Dans les rares occasions où la participation des femmes en temps de guerre est reconnue dans le discours plus large, elles ont tendance à être présentées comme des révolutionnaires armées qui sont en même temps des icônes féministes. Les images abondent de ces femmes soldats portant des AK47, prêtes à tirer ou portant des fusils – et des bébés sur le dos.

Magadla tisse des récits tout au long du livre pour perturber ce récit populaire. Après tout, cela pourrait effacer les femmes qui ne portaient ni AK47 ni bébés sur le dos pendant la guerre de libération. Certaines femmes cachaient des balles dans des tampons pour les emporter dans le pays pendant la guerre, tandis que d’autres transportaient des explosifs dans leur sac à main. Certains ont passé des heures interminables à observer et à tester les dangers potentiels et les faiblesses des défenses militaires de l’apartheid.

Un exemple est Nondwe Mankahla , qui, tout en travaillant comme distributeur pour le journal New Age, envoyait simultanément du matériel anti-bombes aux militants politiques Govan Mbeki et Raymond Mhlaba.

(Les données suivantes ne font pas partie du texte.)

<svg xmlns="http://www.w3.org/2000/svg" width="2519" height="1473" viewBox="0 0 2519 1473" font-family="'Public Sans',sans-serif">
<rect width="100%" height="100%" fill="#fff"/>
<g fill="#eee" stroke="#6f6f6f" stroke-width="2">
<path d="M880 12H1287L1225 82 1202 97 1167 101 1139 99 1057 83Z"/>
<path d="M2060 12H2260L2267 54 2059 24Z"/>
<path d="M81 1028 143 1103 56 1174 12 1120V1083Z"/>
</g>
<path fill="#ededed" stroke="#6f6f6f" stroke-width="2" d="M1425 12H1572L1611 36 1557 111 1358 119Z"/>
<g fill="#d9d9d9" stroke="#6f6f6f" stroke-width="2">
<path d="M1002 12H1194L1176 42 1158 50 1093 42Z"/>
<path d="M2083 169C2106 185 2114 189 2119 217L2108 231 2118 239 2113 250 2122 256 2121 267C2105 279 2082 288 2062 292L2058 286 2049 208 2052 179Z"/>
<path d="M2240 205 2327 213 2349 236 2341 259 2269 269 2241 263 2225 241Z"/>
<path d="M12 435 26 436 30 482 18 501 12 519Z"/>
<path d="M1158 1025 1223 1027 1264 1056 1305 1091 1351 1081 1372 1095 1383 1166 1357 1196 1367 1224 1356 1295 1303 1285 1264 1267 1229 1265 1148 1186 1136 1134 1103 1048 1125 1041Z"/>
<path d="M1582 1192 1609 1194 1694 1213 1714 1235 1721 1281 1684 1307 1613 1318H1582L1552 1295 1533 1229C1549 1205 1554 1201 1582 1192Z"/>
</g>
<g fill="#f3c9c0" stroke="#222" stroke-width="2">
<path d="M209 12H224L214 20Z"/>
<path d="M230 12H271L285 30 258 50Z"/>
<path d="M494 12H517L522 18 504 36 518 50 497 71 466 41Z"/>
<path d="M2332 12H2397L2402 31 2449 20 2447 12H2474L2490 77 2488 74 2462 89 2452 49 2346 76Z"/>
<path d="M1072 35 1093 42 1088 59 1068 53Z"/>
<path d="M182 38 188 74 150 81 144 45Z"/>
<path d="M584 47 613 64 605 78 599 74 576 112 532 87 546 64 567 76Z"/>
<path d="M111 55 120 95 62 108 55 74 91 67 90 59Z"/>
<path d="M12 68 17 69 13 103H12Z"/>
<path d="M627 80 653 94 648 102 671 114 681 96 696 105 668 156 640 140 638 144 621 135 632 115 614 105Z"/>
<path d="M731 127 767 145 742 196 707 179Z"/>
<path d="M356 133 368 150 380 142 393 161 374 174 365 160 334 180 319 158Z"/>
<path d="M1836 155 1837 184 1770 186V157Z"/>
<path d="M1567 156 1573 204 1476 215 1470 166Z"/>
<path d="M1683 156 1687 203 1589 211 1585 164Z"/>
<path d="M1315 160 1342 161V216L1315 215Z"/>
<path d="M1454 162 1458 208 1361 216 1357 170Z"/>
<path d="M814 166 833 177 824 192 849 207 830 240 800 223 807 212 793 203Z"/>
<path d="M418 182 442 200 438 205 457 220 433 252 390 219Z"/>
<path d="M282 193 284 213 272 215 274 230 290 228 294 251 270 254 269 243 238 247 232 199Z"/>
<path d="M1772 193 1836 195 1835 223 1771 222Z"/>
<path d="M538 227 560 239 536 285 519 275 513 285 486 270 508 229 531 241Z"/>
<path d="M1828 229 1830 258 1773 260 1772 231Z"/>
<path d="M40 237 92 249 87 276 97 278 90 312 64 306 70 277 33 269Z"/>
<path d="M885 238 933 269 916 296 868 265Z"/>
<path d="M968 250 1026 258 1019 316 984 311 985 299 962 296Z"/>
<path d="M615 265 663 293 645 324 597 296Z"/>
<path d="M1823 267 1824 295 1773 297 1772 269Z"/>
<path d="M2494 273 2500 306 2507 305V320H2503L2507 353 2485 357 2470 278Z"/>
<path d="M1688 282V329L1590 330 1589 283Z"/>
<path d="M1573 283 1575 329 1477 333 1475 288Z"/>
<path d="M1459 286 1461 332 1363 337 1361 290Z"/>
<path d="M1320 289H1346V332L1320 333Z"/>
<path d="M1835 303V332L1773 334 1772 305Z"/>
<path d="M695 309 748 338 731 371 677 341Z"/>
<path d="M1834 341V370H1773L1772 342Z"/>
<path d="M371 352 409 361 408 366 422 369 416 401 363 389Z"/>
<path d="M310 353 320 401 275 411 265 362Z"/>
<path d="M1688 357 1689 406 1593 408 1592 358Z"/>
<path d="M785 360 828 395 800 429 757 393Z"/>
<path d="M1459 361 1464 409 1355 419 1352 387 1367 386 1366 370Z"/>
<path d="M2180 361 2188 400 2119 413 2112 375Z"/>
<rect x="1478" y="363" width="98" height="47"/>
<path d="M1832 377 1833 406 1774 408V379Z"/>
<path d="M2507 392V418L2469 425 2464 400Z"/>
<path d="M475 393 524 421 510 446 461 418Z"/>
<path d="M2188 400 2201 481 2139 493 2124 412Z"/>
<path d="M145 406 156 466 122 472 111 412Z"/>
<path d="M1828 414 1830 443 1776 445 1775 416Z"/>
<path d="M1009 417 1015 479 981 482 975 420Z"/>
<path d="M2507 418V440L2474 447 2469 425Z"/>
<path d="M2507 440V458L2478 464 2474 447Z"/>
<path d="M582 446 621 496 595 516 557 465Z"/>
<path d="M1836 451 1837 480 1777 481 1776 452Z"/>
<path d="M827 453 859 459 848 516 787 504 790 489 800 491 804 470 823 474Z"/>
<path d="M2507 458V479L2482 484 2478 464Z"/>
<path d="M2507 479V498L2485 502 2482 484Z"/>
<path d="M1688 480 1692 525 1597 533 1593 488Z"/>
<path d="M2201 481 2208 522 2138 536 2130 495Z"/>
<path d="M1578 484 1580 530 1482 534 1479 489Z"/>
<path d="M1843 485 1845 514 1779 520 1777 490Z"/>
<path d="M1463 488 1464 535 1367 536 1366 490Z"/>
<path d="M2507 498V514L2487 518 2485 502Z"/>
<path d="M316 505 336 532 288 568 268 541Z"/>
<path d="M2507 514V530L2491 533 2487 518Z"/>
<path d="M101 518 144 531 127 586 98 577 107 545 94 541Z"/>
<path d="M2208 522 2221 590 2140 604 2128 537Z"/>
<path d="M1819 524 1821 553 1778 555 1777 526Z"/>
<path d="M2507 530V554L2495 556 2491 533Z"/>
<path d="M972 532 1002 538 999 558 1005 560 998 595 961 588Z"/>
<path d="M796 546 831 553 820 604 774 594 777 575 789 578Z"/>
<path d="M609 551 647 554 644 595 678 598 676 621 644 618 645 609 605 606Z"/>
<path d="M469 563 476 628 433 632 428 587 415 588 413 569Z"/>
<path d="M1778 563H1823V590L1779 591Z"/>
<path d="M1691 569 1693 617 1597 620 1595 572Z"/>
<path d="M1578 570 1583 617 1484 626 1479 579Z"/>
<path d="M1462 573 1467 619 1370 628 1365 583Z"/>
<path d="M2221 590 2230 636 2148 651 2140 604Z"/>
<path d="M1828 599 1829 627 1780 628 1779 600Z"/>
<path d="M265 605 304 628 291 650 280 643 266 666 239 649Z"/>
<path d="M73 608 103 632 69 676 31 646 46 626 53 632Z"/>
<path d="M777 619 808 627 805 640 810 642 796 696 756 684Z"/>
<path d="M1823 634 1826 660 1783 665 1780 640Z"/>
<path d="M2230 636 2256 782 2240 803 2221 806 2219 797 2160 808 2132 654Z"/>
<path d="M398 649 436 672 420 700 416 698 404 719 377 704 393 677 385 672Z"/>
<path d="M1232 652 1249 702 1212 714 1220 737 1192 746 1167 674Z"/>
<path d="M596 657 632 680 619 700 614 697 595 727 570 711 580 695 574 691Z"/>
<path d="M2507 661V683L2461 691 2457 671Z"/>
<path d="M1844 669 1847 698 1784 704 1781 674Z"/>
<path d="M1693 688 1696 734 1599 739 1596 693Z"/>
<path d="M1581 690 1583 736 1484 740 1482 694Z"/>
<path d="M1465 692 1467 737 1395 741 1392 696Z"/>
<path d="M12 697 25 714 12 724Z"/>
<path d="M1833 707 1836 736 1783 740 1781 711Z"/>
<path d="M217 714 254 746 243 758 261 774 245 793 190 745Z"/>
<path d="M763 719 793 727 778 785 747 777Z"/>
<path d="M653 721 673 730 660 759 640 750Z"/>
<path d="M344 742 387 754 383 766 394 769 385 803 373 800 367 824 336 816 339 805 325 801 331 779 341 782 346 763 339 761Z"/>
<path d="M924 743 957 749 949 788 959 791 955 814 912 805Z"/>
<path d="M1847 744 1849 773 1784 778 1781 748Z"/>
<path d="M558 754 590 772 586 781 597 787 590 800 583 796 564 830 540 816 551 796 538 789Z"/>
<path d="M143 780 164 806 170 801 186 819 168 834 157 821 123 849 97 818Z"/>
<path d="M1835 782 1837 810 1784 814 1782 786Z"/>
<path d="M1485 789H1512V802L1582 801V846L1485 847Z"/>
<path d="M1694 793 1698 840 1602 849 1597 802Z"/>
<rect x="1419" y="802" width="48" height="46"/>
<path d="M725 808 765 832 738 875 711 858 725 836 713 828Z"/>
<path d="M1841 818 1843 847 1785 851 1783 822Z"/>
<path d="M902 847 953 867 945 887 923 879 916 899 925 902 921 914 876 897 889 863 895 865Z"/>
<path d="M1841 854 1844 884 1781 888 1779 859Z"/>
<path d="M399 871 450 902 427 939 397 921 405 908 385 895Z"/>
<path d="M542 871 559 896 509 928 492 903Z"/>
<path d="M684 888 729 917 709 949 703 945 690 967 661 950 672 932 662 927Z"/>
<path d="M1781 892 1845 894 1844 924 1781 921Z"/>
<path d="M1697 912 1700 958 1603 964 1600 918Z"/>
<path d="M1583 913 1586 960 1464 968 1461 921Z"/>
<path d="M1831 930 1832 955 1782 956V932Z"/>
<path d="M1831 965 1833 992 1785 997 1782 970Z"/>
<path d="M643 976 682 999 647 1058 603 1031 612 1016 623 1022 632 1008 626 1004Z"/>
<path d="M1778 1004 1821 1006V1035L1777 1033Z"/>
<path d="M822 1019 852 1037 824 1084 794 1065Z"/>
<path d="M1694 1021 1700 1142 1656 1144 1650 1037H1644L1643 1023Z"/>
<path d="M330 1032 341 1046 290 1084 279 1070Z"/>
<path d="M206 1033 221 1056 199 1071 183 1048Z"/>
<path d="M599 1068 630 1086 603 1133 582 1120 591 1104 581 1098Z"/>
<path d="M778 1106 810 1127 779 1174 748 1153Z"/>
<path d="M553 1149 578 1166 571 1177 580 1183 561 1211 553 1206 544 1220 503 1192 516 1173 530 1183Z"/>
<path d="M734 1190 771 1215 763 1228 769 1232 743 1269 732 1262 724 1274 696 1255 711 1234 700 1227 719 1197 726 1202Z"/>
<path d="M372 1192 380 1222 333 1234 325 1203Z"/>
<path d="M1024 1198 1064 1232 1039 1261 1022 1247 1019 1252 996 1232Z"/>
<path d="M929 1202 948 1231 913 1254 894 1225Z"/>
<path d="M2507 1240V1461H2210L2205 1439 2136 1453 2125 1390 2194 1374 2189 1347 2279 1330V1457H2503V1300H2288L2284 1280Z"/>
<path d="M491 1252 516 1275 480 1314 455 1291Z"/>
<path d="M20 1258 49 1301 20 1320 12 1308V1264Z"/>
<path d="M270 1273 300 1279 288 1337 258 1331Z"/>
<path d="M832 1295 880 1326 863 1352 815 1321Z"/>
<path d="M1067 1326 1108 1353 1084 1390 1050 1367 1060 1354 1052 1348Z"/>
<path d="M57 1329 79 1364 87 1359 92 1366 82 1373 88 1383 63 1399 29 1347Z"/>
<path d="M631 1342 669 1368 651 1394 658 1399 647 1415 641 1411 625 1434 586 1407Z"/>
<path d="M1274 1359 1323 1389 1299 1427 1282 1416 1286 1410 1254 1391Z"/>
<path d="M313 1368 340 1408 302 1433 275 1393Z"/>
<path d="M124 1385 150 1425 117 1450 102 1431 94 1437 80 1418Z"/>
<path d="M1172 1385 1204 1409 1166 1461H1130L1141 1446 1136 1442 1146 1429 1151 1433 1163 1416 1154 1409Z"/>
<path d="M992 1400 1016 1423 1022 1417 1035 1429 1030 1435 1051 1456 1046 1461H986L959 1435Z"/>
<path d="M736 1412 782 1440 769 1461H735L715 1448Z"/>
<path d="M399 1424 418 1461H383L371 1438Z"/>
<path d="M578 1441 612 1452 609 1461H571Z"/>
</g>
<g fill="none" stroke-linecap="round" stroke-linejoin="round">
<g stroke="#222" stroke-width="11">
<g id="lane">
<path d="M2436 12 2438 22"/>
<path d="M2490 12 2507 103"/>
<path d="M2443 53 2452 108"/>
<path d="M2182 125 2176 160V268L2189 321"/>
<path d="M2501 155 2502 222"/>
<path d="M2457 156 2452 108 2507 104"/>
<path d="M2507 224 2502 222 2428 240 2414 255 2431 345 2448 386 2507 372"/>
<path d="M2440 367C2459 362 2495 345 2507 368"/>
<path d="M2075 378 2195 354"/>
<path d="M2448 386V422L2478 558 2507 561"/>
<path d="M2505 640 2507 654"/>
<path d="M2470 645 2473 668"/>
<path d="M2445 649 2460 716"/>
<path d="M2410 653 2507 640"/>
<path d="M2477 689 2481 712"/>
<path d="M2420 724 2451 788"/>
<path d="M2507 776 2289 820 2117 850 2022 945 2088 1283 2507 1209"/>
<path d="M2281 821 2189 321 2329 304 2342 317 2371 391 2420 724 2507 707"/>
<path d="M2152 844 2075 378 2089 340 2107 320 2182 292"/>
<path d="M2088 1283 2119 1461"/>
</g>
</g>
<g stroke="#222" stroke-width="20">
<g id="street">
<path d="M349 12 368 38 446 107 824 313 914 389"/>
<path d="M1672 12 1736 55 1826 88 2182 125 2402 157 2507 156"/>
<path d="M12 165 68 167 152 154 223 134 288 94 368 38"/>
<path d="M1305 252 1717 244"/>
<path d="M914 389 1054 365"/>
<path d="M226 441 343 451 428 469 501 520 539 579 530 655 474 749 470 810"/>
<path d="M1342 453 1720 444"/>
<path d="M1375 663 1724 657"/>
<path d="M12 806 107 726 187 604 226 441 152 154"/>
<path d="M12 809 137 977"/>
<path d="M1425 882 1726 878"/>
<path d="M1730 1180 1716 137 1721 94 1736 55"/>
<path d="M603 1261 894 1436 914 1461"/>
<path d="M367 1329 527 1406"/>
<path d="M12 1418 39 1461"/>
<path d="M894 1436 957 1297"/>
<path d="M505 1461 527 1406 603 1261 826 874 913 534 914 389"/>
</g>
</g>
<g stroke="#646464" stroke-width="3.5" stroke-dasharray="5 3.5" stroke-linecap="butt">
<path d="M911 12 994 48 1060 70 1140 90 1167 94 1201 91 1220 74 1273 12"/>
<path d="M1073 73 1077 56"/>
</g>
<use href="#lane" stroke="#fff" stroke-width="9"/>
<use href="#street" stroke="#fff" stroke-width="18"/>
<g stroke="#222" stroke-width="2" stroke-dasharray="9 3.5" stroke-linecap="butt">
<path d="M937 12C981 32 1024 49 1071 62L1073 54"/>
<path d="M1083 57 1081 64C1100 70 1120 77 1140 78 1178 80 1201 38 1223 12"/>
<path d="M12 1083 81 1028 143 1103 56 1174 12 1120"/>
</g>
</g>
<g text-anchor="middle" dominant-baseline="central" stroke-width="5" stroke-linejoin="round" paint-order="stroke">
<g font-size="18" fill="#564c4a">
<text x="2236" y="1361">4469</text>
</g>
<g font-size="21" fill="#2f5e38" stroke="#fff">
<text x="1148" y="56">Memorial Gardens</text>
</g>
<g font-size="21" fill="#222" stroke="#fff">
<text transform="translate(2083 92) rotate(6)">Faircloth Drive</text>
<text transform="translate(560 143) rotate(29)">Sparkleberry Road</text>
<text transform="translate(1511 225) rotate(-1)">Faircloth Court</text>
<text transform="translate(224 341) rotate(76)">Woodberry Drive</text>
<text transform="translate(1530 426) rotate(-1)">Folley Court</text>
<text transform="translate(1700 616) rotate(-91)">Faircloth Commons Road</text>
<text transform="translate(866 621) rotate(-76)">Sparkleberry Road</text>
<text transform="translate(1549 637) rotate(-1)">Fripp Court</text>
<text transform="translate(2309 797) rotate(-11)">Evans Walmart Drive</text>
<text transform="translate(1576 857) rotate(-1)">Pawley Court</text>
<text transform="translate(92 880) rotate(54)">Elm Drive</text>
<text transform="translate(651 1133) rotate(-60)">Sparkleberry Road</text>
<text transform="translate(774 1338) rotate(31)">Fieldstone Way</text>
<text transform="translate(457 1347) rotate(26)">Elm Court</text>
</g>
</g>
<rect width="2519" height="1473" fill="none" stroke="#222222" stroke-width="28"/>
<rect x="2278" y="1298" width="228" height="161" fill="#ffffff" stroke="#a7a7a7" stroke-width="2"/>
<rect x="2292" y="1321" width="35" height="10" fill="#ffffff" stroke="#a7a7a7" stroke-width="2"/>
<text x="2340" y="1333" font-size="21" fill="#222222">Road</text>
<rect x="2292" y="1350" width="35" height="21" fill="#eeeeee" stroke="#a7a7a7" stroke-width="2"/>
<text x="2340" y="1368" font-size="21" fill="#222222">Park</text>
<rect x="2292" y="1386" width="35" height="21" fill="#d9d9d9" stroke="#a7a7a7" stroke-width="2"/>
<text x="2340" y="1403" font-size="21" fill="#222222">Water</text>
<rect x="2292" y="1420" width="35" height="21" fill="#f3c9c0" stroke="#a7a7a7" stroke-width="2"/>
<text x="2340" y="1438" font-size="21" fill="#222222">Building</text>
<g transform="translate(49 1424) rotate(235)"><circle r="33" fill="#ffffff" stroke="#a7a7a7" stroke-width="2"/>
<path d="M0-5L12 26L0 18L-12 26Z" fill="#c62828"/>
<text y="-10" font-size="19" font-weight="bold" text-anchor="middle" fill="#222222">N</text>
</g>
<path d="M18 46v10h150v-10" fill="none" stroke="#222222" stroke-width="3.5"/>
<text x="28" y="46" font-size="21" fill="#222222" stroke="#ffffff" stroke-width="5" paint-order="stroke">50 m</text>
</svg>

Des soldats, pas « elle, des soldats »

Tout au long du livre, Magadla refuse de cataloguer les participants. Elle reconnaît que leurs expériences varient et analyse la manière dont les femmes de MK ont négocié sa culture patriarcale d’une manière qui met en valeur l’action des femmes sans idéaliser leurs luttes.

Les femmes de MK étaient connues comme les « fleurs de la nation » ou comme l’umzana (une petite maison) de l’organisation. Certaines femmes ont trouvé les étiquettes, umzana en particulier, attachantes. D’autres ont estimé qu’ils diminuaient le rôle des femmes. De même, ils ont résisté aux qualificatifs tels que « elle camarade » et « elle soldat ».

Mais elles ne voulaient pas effacer leur féminité. Certains aspects de la culture patriarcale jouaient en faveur des femmes, tant au sein de l’organisation que lors de leurs rencontres avec la police de sécurité de l’apartheid lors des opérations. Les femmes combattantes pouvaient facilement manipuler leur féminité pour défier l’image de guérilla véhiculée par la propagande gouvernementale .

Au cours des années 1980, MK a organisé l’Opération Vula , une mission visant à ramener les dirigeants exilés dans le pays. Busisiwe Jacqueline « Totsie » Memela a réussi à faire entrer clandestinement les militants anti-apartheid Mac Maharaj et Siphiwe Nyanda en Afrique du Sud depuis le Swaziland (Eswatini). Magadla attribue son succès à une combinaison de sa formation militaire et d’une utilisation dynamique de la féminité : Memela s’habille en femme Swati et observe la frontière 24 heures sur 24.

Un travail de théorisation

Guerrillas and Combative Mothers est plus qu’un simple projet visant à nommer les femmes qui ont consacré leur vie à la libération de l’Afrique du Sud. Il présente également différentes manières de théoriser. Cela soulève une question méthodologique intéressante : voir les limites du langage verbal et l’utilité du silence face à des événements traumatisants . Comment analyser le silence lorsque les blessures des gens ne sont pas cicatrisées et que leurs lèvres restent donc fermées ?

Cependant, même si l’argumentation de Magadla est sophistiquée, le langage ne « transpire » pas, pour citer Toni Morrison . Cela reste simple et accessible à tous les publics.